Just three days before the Swiss Federal Council approved measures on 19 March 2023, enabling UBS to acquire Credit Suisse (CS), a CS advisor reassured a client via email that everything was fine and there were no significant outflows.

This was reported by «Antigua News», an online platform published by Ticino-based lawyer Dario Item, which has gained a reputation for being well-informed and has documented past legal disputes regarding convertible bonds.

Client Advisor Reinforced His Convictions

The individual in question is a risk management expert who had a longstanding open banking relationship in Zurich, through which he regularly conducted stock market transactions.

On 16 March 2023, the client wrote to his advisor at CS, expressing interest in investing in AT1 bonds and requesting assistance in finding CS bonds trading below their nominal value.  

Having analyzed the situation and reviewed all public statements from CS CEO Ulrich Körner, Chairman Axel Lehmann, the Swiss Financial Market Supervisory Authority (FINMA), the Swiss National Bank, and Finance Minister Karin Keller-Sutter, the client concluded that the market panic appeared exaggerated.

The advisor’s response was swift and further reinforced the client’s convictions. The advisor wrote (copying in a CS colleague):

«What a week! I’m still struggling to understand this wave of stress. Fundamentally speaking, CS’s metrics are among the best in the world, and at least on our side, we haven’t seen significant outflows in Q1. The LCR even improved from 144 to 150. I’m personally upset for two reasons:

  1. The media have misrepresented their reports on CS, creating a spiral that doesn’t correlate with the fundamentals. I even heard this morning on French radio that CS was in trouble, and that honestly makes me angry.
  2. Although CS received backing from the SNB and FINMA yesterday, this could have come earlier to relieve the pressure. The same goes for our main shareholders, who could have reiterated the strong financial position and the benefits of the ongoing restructuring. This could have helped maintain trust and quash unfounded rumors.»

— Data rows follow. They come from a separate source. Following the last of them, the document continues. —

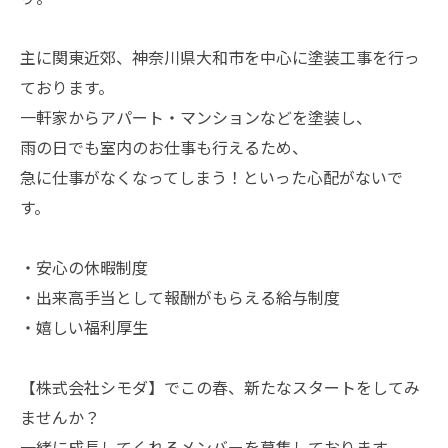
主に関東近郊、神奈川県大和市を中心に塗装工事を行っ
ております。
一軒家からアパート・マンションなどを塗装し、
雨の日でも室内のお仕事も行えるため、
急に仕事がなくなってしまう！といった心配がないで
す。
・安心の休暇制度
・出来高手当として報酬がもらえる給与制度
・嬉しい福利厚生
【株式会社シモダ】でこの春、新たなスタートをしてみ
ませんか？
一緒に成長してくれるメンバーを募集しております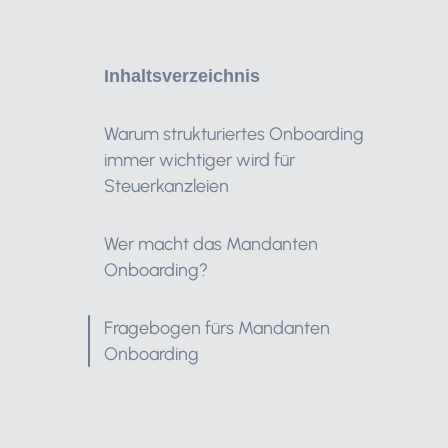
Inhaltsverzeichnis
Warum strukturiertes Onboarding
immer wichtiger wird für
Steuerkanzleien
Wer macht das Mandanten
Onboarding?
Fragebogen fürs Mandanten
Onboarding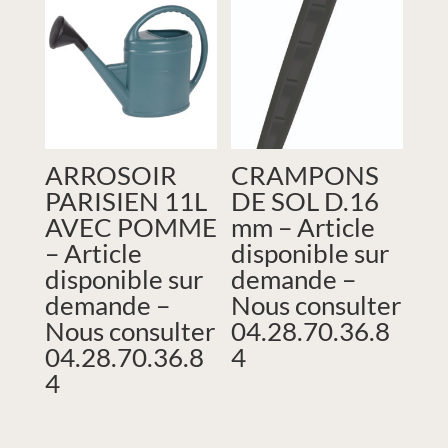
ARROSOIR
CRAMPONS
PARISIEN 11L
DE SOL D.16
AVEC POMME
mm – Article
– Article
disponible sur
disponible sur
demande –
demande –
Nous consulter
Nous consulter
04.28.70.36.8
04.28.70.36.8
4
4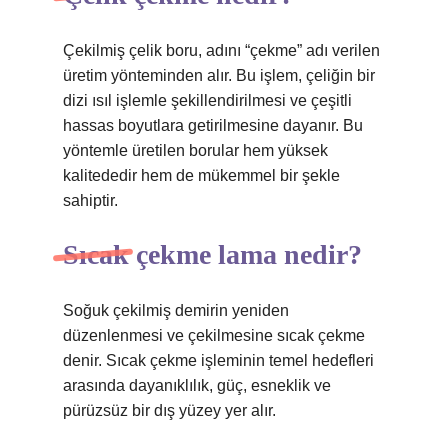
Çekilmiş çelik boru, adını “çekme” adı verilen
üretim yönteminden alır. Bu işlem, çeliğin bir
dizi ısıl işlemle şekillendirilmesi ve çeşitli
hassas boyutlara getirilmesine dayanır. Bu
yöntemle üretilen borular hem yüksek
kalitededir hem de mükemmel bir şekle
sahiptir.
Sıcak çekme lama nedir?
Soğuk çekilmiş demirin yeniden
düzenlenmesi ve çekilmesine sıcak çekme
denir. Sıcak çekme işleminin temel hedefleri
arasında dayanıklılık, güç, esneklik ve
pürüzsüz bir dış yüzey yer alır.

Just four minutes later, the advisor followed up, realizing he had made a typo that could cause confusion: «AN UNWANTED TYPO: I meant we haven’t seen significant outflows in Q1».

Three Days Later: The Bad News

Reassured by the CS advisor’s statements, the client decided to purchase nominal $200,000 worth of a Credit Suisse AT1 bond (ISIN USH3698DDQ46) at a discounted price of $93,077.55, including fees and accrued interest.

However, just three days later, on March 19, he discovered that he had lost his money. Like many other investors, he was in complete shock. He couldn’t understand how the AT1 bonds had been written down, despite claims from Credit Suisse and Swiss authorities that the bank had met all regulatory requirements.

At the time, the client was unaware that the reality was far different.

The True Situation Was Concealed

In fact, according to Finma’s report dated December 19, 2023, titled «Lessons Learned from the CS Crisis» (page 36), the outflows during the week of March 13 to 17 of 2023, were substantial: 1.6 billion Swiss francs ($1.9 billion) on Monday, March 13; 2.7 billion francs on Tuesday, March 14; 13.2 billion francs on Wednesday, March 15; 17.1 billion francs on Thursday, March 16; and 10.1 billion francs on Friday, March 17. These massive outflows prompted «counterparties to demand additional collateral».

It is evident that the CS advisor did not provide the client with accurate information. According to Antigua News, this was not an isolated incident.

«In fact, individuals at all levels of the company apparently concealed the true state of Credit Suisse during the week of 13 March 2023», the portal reports.